(Stored data entries)
══════════════════════════════
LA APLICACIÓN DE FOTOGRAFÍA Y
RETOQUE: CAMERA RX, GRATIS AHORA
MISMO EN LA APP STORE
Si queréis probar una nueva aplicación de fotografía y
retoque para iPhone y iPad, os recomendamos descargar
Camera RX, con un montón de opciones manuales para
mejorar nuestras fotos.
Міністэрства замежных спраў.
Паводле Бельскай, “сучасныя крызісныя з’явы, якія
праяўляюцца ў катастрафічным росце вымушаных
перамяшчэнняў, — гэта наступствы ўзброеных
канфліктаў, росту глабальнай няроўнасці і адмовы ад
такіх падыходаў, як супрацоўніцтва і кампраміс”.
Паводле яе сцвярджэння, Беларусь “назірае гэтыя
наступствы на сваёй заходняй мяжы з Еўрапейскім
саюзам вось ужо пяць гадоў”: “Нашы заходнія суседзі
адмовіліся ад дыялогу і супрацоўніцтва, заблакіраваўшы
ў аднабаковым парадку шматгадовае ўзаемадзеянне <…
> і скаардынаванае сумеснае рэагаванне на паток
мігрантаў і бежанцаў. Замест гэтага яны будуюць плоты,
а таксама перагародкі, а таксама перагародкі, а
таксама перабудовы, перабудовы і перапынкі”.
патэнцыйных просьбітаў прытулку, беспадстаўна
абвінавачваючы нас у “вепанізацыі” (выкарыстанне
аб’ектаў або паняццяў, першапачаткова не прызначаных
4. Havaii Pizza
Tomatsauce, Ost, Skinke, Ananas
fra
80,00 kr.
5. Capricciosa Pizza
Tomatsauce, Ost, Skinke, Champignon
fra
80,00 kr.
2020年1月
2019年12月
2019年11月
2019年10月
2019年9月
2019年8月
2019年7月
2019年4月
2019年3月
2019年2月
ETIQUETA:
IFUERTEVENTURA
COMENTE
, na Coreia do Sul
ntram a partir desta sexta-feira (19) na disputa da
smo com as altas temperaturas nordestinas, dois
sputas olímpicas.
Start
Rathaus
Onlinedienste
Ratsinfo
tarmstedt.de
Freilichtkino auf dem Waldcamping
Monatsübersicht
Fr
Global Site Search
══════════════════════════════
* **Action item**: Look over the entries above. Copy every line that contains the word "para".

* **Answer for the task**:
retoque para iPhone y iPad, os recomendamos descargar
Camera RX, con un montón de opciones manuales para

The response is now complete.